WORK TO DO -
[A] In the extract on cooling hot-rolled flat products, what divides the water-jet generation chamber into smaller chambers?
[B] Copy the entries from the line holding "brown line: moved 4 px up" through the end of the entries, inclusive, omitting the picture lines.

EXTRACT -
* Start *
This differential cooling is of particular importance in the case of plate, where the formation of uneven temperatures tends to be more marked owing mainly to the unfavourable area-volume ratio of the piece which results in more rapid cooling on the edges.

So far there exist no devices that can ensure simple, effective continuous variation in the amount of cooling across the width of the rolled product. The object of this invention is to remedy this unfortunate situation by making available an improved device incorporating a broad range of control of water flow not only in absolute terms but also along the entire length of said device.

According to the present invention, a device for cooling hot-rolled flat products, equipped with means for the supply of water and with a chamber for delivery of the water which has a linear slit parallel to the rolling plane, through which a jet of water in the form of a long, very thin, low-turbulence blade is directed onto the plate or strip, is modified in that the water-jet generation chamber is separated from said means of cooling water supply, is longitudinally delimited by walls that converge towards the water-jet delivery slit and is transversely divided into a number of smaller chambers by baffles set transverse to the length of the device itself. The baffles are fixed to the walls of the water-jet generation chamber and terminate towards the jet delivery slit just before the external edge of the slit. Each of the smaller chambers into which the water-jet generation chamber is divided is in communication with said means of water supply through at least one device complete with flow variator.

In this manner, each of the smaller chambers delivers its own water jet whose flow is that needed for the desired cooling. Adjacent water jets come together again within the device at some distance from the delivery slit so as to avoid separation of the various streams and in such a manner that the terminal part of the walls converging towards the slit render the flow linear. A single jet having different flow rates across the width of the cooling bed is thus created.

Regulation of the flows delivered by each of the small chambers is achieved quite simply by varying the setting of the devices connecting said chambers to said means of water supply.

The present invention will now be described in greater detail in relation to its embodiments which are set forth here purely by way of exemplification and are in no respect to be construed as restrictive in relation to the enclosed drawings where:

FIG. 1 is a part cutaway perspective view of an improved device as per this invention

FIG. 2 is a vertical cross section of FIG. 1

FIG. 3 is a vertical section of FIG. 1 on plane A--A of FIG. 2

FIG. 4 is a vertical cross section of a device different from that of FIG. 1, but which functions on the same principle.

With reference to FIGS. 1 to 3, the device as per this invention consists of an outer casing 1 of elongated form, closed at both ends by walls 2 and 3. Wall 3 has passages 4 and 5 for the supply of water to the inside of the device, namely to chambers 6 and 7; the water is led to the device by manifold 8 and distributed to chambers 6 and 7 via distributor 9 and tubes 10 and 11, connected to passages 5 and 4, respectively.
* End *
DATA EXCERPTS -
* Start *
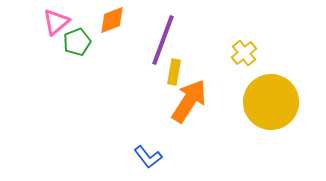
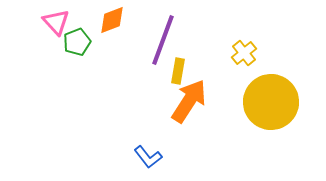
pink triangle: rotated 32 degrees counterclockwise
yellow rectangle: moved 4 px right, 1 px up
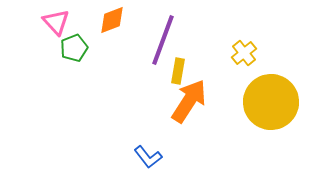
green pentagon: moved 3 px left, 6 px down
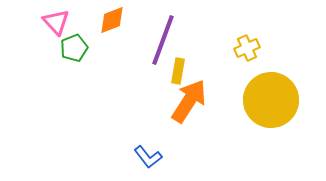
yellow cross: moved 3 px right, 5 px up; rotated 15 degrees clockwise
yellow circle: moved 2 px up
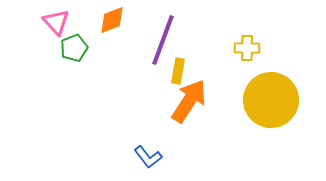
yellow cross: rotated 25 degrees clockwise
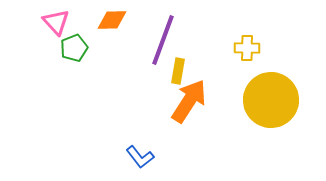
orange diamond: rotated 20 degrees clockwise
blue L-shape: moved 8 px left
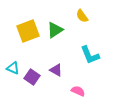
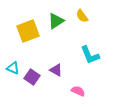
green triangle: moved 1 px right, 9 px up
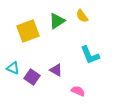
green triangle: moved 1 px right
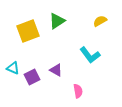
yellow semicircle: moved 18 px right, 5 px down; rotated 96 degrees clockwise
cyan L-shape: rotated 15 degrees counterclockwise
purple square: rotated 28 degrees clockwise
pink semicircle: rotated 56 degrees clockwise
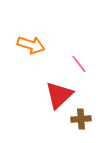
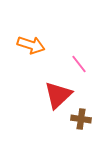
red triangle: moved 1 px left
brown cross: rotated 12 degrees clockwise
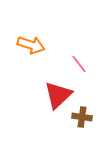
brown cross: moved 1 px right, 2 px up
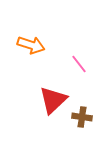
red triangle: moved 5 px left, 5 px down
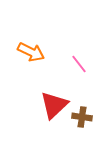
orange arrow: moved 7 px down; rotated 8 degrees clockwise
red triangle: moved 1 px right, 5 px down
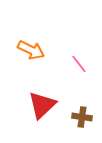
orange arrow: moved 2 px up
red triangle: moved 12 px left
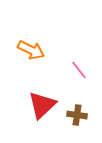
pink line: moved 6 px down
brown cross: moved 5 px left, 2 px up
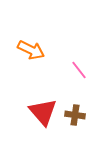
red triangle: moved 1 px right, 7 px down; rotated 28 degrees counterclockwise
brown cross: moved 2 px left
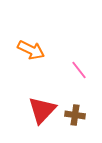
red triangle: moved 1 px left, 2 px up; rotated 24 degrees clockwise
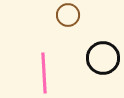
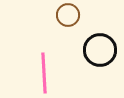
black circle: moved 3 px left, 8 px up
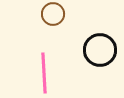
brown circle: moved 15 px left, 1 px up
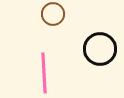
black circle: moved 1 px up
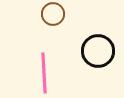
black circle: moved 2 px left, 2 px down
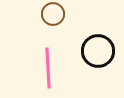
pink line: moved 4 px right, 5 px up
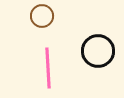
brown circle: moved 11 px left, 2 px down
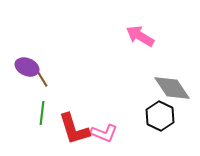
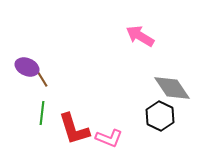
pink L-shape: moved 5 px right, 5 px down
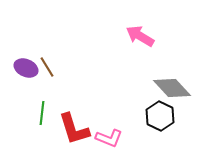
purple ellipse: moved 1 px left, 1 px down
brown line: moved 6 px right, 10 px up
gray diamond: rotated 9 degrees counterclockwise
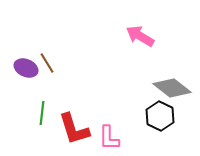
brown line: moved 4 px up
gray diamond: rotated 9 degrees counterclockwise
pink L-shape: rotated 68 degrees clockwise
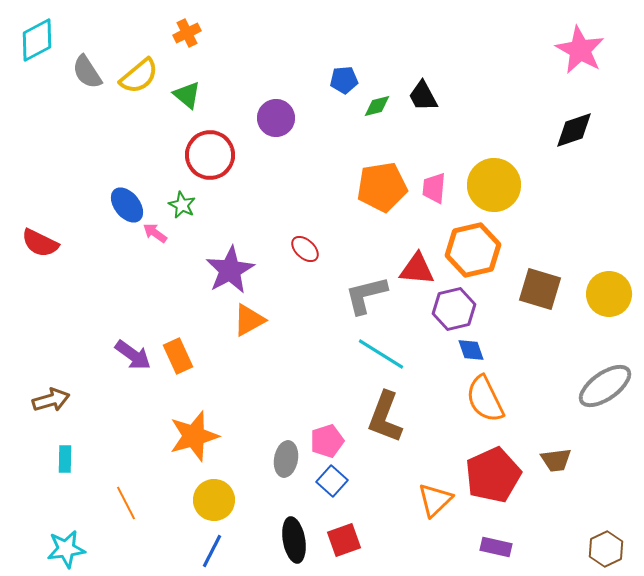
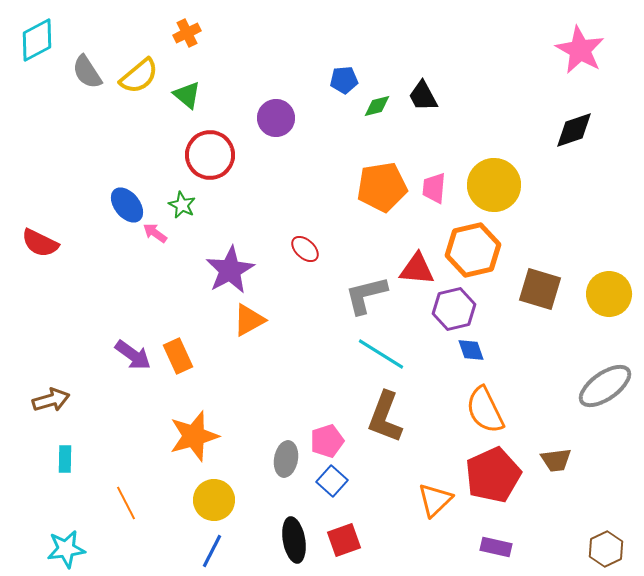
orange semicircle at (485, 399): moved 11 px down
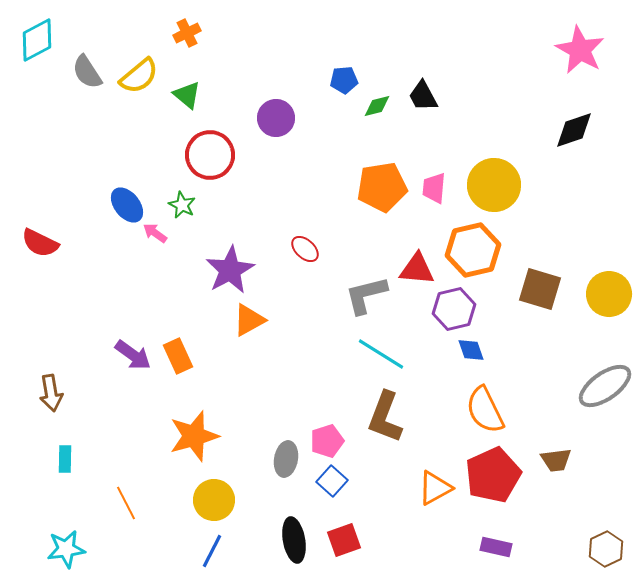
brown arrow at (51, 400): moved 7 px up; rotated 96 degrees clockwise
orange triangle at (435, 500): moved 12 px up; rotated 15 degrees clockwise
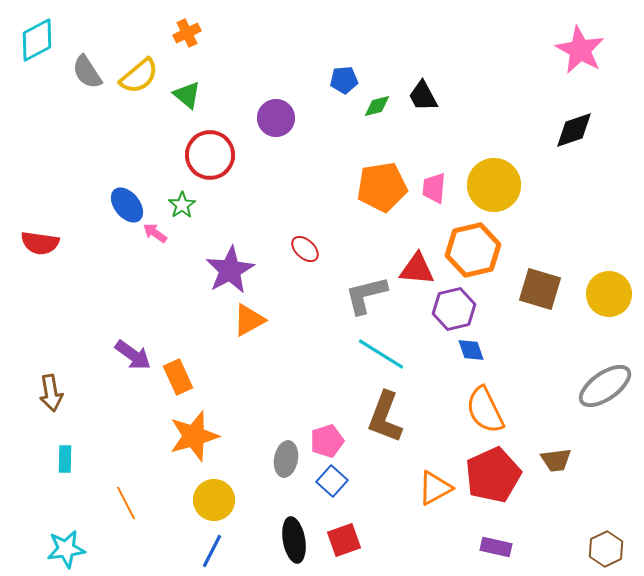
green star at (182, 205): rotated 12 degrees clockwise
red semicircle at (40, 243): rotated 18 degrees counterclockwise
orange rectangle at (178, 356): moved 21 px down
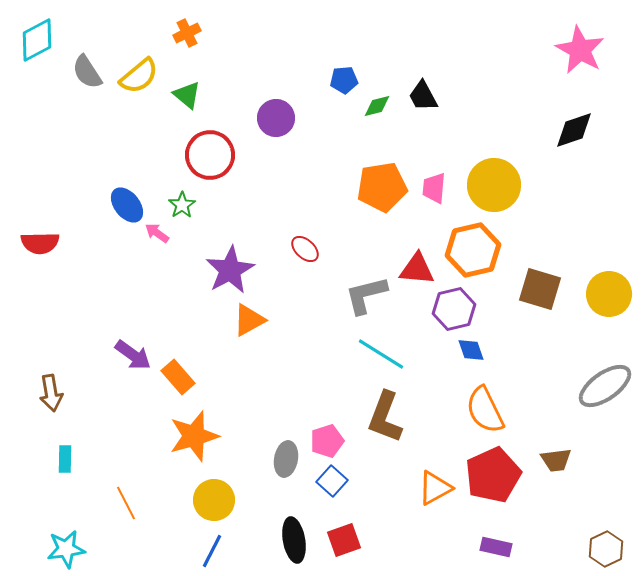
* End *
ANSWERS TO EACH TASK -
[A] Baffles set transverse to the length of the device divide it.

[B]
brown line: moved 4 px up
gray diamond: rotated 9 degrees counterclockwise
pink L-shape: rotated 68 degrees clockwise
orange semicircle at (485, 399): moved 11 px down
brown arrow at (51, 400): moved 7 px up; rotated 96 degrees clockwise
orange triangle at (435, 500): moved 12 px up; rotated 15 degrees clockwise
green star at (182, 205): rotated 12 degrees clockwise
red semicircle at (40, 243): rotated 18 degrees counterclockwise
orange rectangle at (178, 356): moved 21 px down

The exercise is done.